A visão ganha força à medida que montadoras ampliam suas estratégias no setor energético. A General Motors (GM) anunciou nesta semana novos avanços em sua tecnologia de integração entre veículos elétricos e sistemas de energia, permitindo que automóveis conectados não apenas abasteçam residências durante apagões, mas também devolvam eletricidade diretamente à rede pública.

Atualmente, a GM possui mais de 250 mil veículos elétricos bidirecionais circulando nos Estados Unidos. Esses modelos são capazes tanto de carregar suas baterias quanto de fornecer energia para residências e sistemas externos. Parte dos proprietários já utiliza o sistema Vehicle-to-Home (V2H), que permite alimentar a casa durante interrupções no fornecimento de energia.

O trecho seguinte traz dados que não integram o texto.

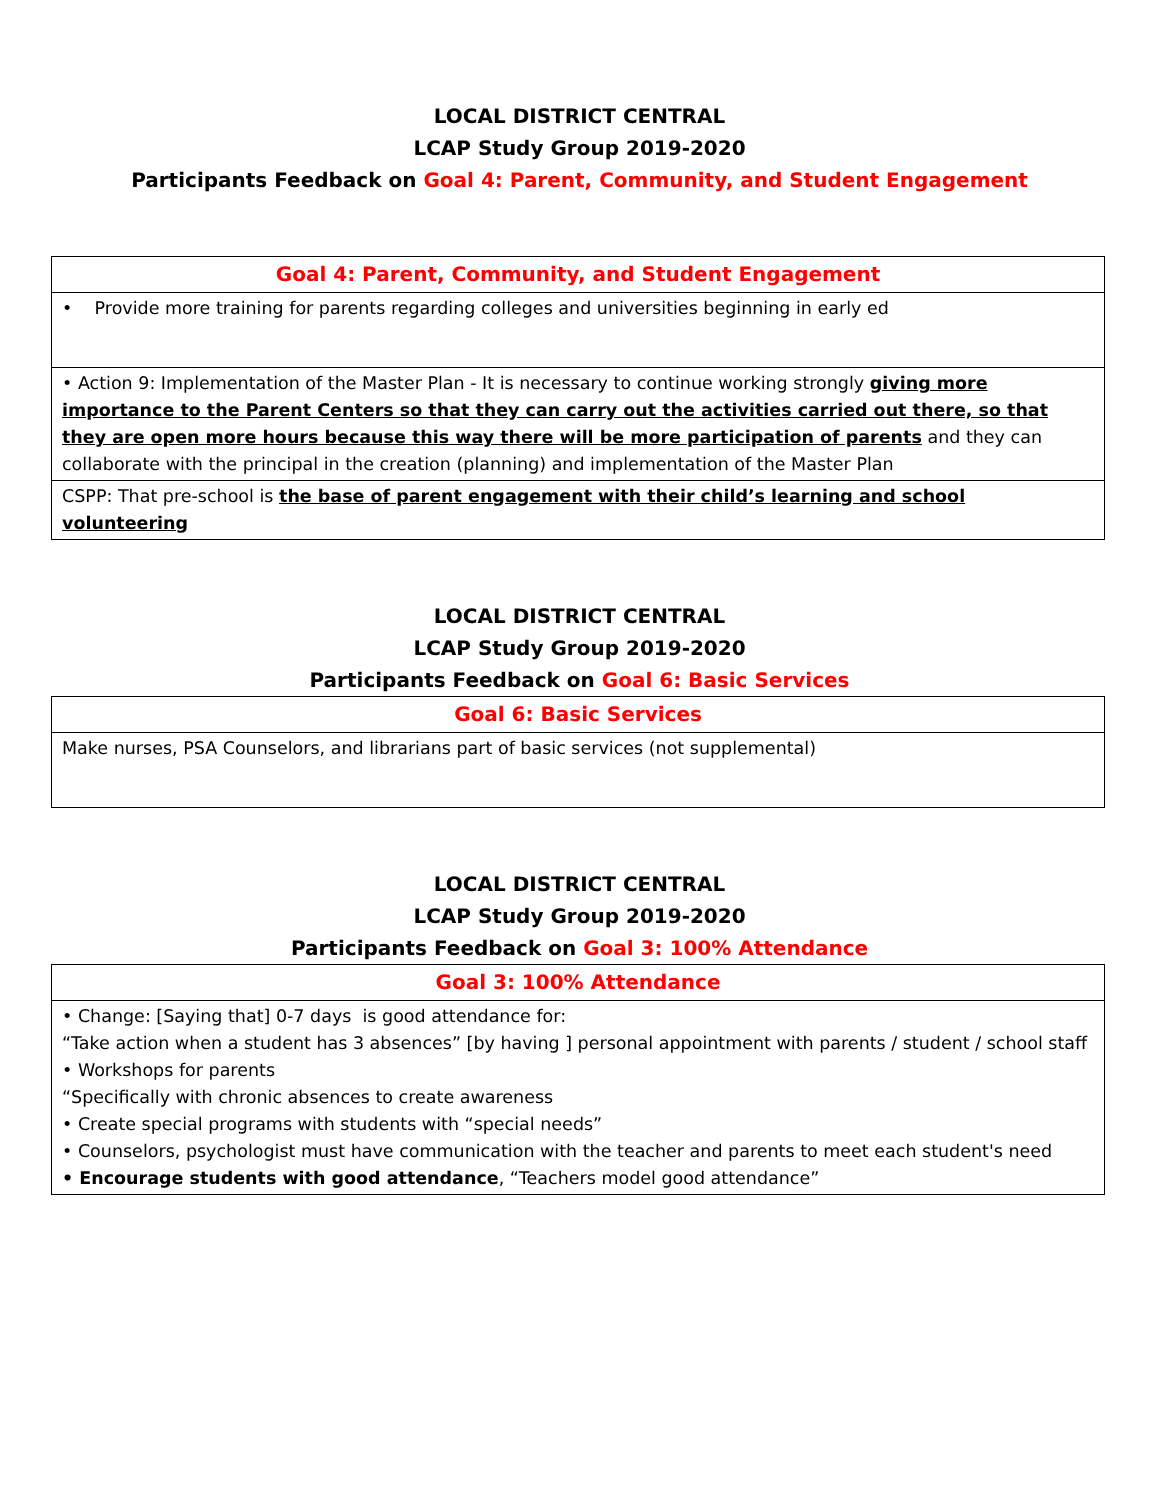LOCAL DISTRICT CENTRAL
LCAP Study Group 2019-2020
Participants Feedback on Goal 4: Parent, Community, and Student Engagement
| Goal 4: Parent, Community, and Student Engagement |
| --- |
| • Provide more training for parents regarding colleges and universities beginning in early ed |
| • Action 9: Implementation of the Master Plan - It is necessary to continue working strongly giving more importance to the Parent Centers so that they can carry out the activities carried out there, so that they are open more hours because this way there will be more participation of parents and they can collaborate with the principal in the creation (planning) and implementation of the Master Plan |
| CSPP: That pre-school is the base of parent engagement with their child’s learning and school volunteering |
LOCAL DISTRICT CENTRAL
LCAP Study Group 2019-2020
Participants Feedback on Goal 6: Basic Services
| Goal 6: Basic Services |
| --- |
| Make nurses, PSA Counselors, and librarians part of basic services (not supplemental) |
LOCAL DISTRICT CENTRAL
LCAP Study Group 2019-2020
Participants Feedback on Goal 3: 100% Attendance
| Goal 3: 100% Attendance |
| --- |
| • Change: [Saying that] 0-7 days is good attendance for: “Take action when a student has 3 absences” [by having ] personal appointment with parents / student / school staff • Workshops for parents “Specifically with chronic absences to create awareness • Create special programs with students with “special needs” • Counselors, psychologist must have communication with the teacher and parents to meet each student's need • Encourage students with good attendance , “Teachers model good attendance” |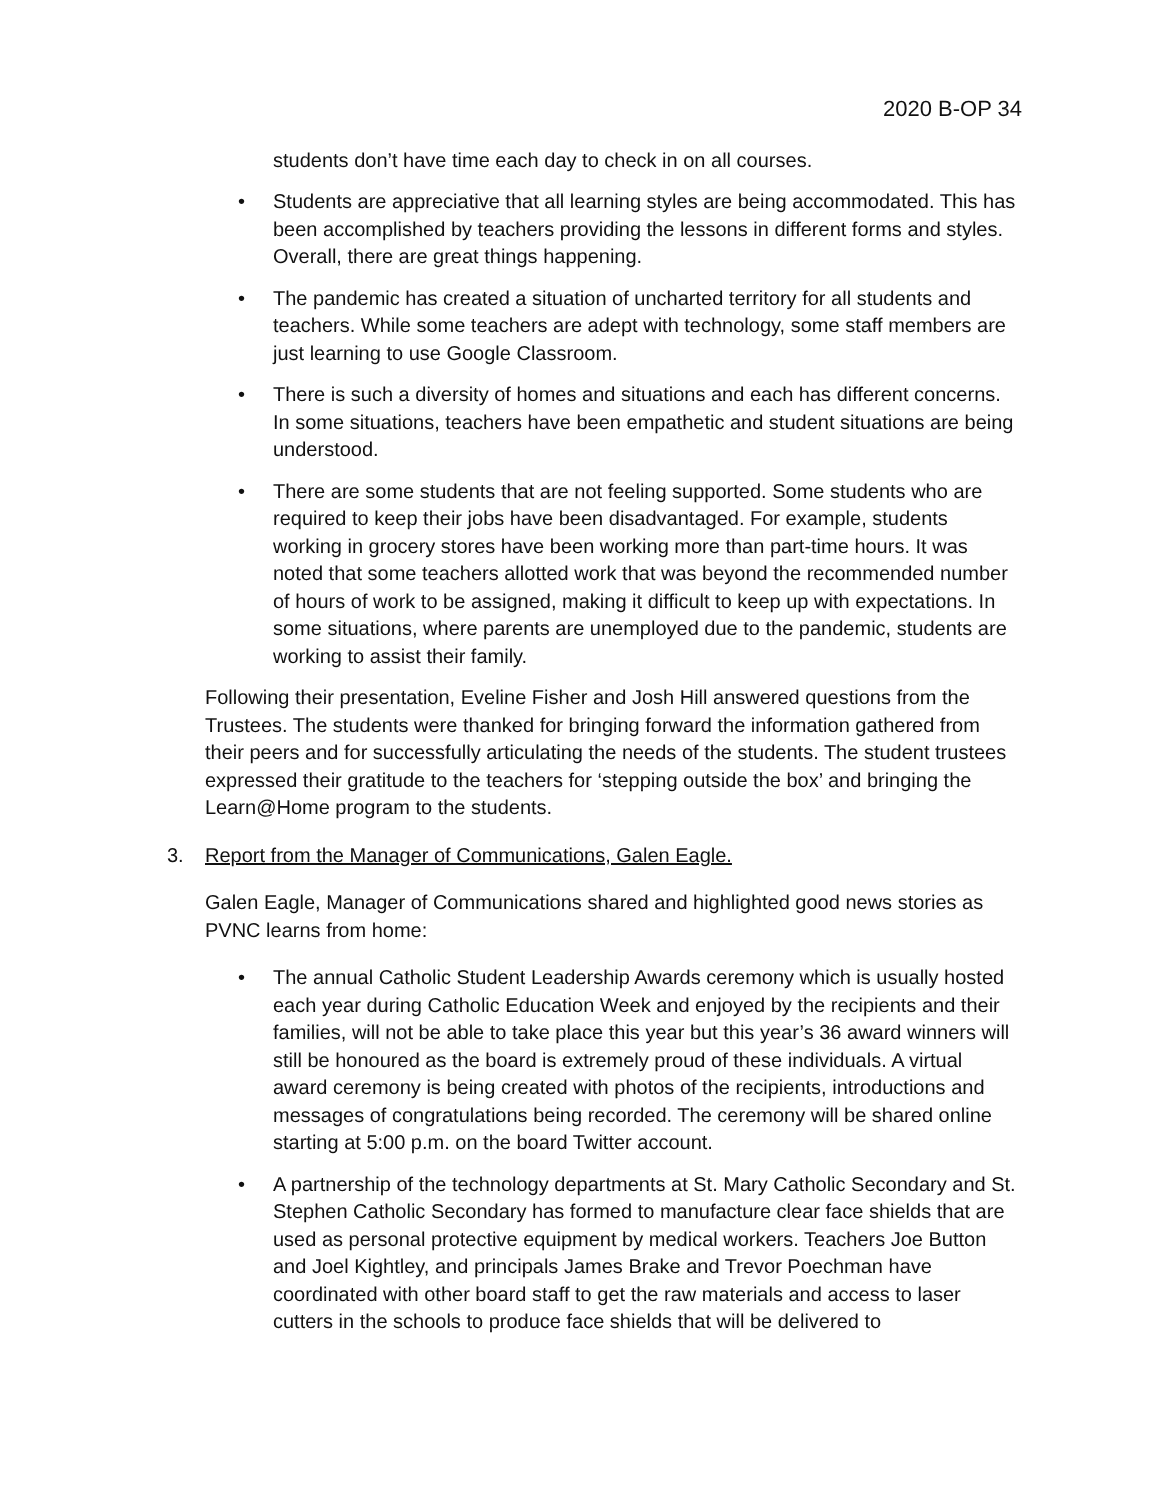2020 B-OP 34
students don’t have time each day to check in on all courses.
• Students are appreciative that all learning styles are being accommodated. This has been accomplished by teachers providing the lessons in different forms and styles. Overall, there are great things happening.
• The pandemic has created a situation of uncharted territory for all students and teachers. While some teachers are adept with technology, some staff members are just learning to use Google Classroom.
• There is such a diversity of homes and situations and each has different concerns. In some situations, teachers have been empathetic and student situations are being understood.
• There are some students that are not feeling supported. Some students who are required to keep their jobs have been disadvantaged. For example, students working in grocery stores have been working more than part-time hours. It was noted that some teachers allotted work that was beyond the recommended number of hours of work to be assigned, making it difficult to keep up with expectations. In some situations, where parents are unemployed due to the pandemic, students are working to assist their family.
Following their presentation, Eveline Fisher and Josh Hill answered questions from the Trustees. The students were thanked for bringing forward the information gathered from their peers and for successfully articulating the needs of the students. The student trustees expressed their gratitude to the teachers for ‘stepping outside the box’ and bringing the Learn@Home program to the students.
3. Report from the Manager of Communications, Galen Eagle.
Galen Eagle, Manager of Communications shared and highlighted good news stories as PVNC learns from home:
• The annual Catholic Student Leadership Awards ceremony which is usually hosted each year during Catholic Education Week and enjoyed by the recipients and their families, will not be able to take place this year but this year’s 36 award winners will still be honoured as the board is extremely proud of these individuals. A virtual award ceremony is being created with photos of the recipients, introductions and messages of congratulations being recorded. The ceremony will be shared online starting at 5:00 p.m. on the board Twitter account.
• A partnership of the technology departments at St. Mary Catholic Secondary and St. Stephen Catholic Secondary has formed to manufacture clear face shields that are used as personal protective equipment by medical workers. Teachers Joe Button and Joel Kightley, and principals James Brake and Trevor Poechman have coordinated with other board staff to get the raw materials and access to laser cutters in the schools to produce face shields that will be delivered to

Agora, uma atualização de software permitirá que esses veículos participem também do sistema conhecido como Vehicle-to-Grid (V2G), em que a eletricidade armazenada na bateria pode ser enviada para a rede elétrica em períodos de pico de consumo.

Apesar do potencial, especialistas apontam desafios para a expansão da tecnologia. Muitos proprietários de veículos elétricos desconhecem que seus carros podem servir como fonte de energia. Outros podem resistir à ideia por preferirem manter a bateria totalmente carregada para uso pessoal, mesmo diante da possibilidade de economizar na conta de luz.

A participação das concessionárias será decisiva para o sucesso da iniciativa. Além de educar consumidores, as empresas precisarão criar incentivos financeiros capazes de estimular a adesão ao sistema.

Outro obstáculo é a fragmentação do setor elétrico norte-americano. Os Estados Unidos contam com cerca de 3 mil distribuidoras regionais de energia, dificultando a criação de uma política nacional unificada para o V2G. Diante disso, a GM divulgou uma carta aberta dirigida a concessionárias e órgãos reguladores defendendo a adoção da tecnologia.

Os projetos mais avançados estão concentrados em estados como Califórnia, Texas e Michigan. Em Michigan, a GM mantém um programa piloto em parceria com a concessionária DTE Energy envolvendo 30 funcionários da própria montadora. Já na Califórnia, onde incêndios florestais e o crescimento da demanda por eletricidade pressionam o sistema energético, a PG&E conduz testes com diversas fabricantes.

Segundo Patricia Poppe, o conceito representa uma revolução para o setor elétrico. “É a primeira demanda verdadeiramente flexível que já existiu”, afirmou.

A GM informa que atualmente possui milhares de clientes aptos a participar dos programas V2G. A meta da empresa é alcançar, até 2030, cerca de 52 mil veículos bidirecionais contribuindo para a rede elétrica na área de atuação da PG&E, no norte da Califórnia.

Fonte: Axios, General Motors (GM), PG&E, DTE Energy.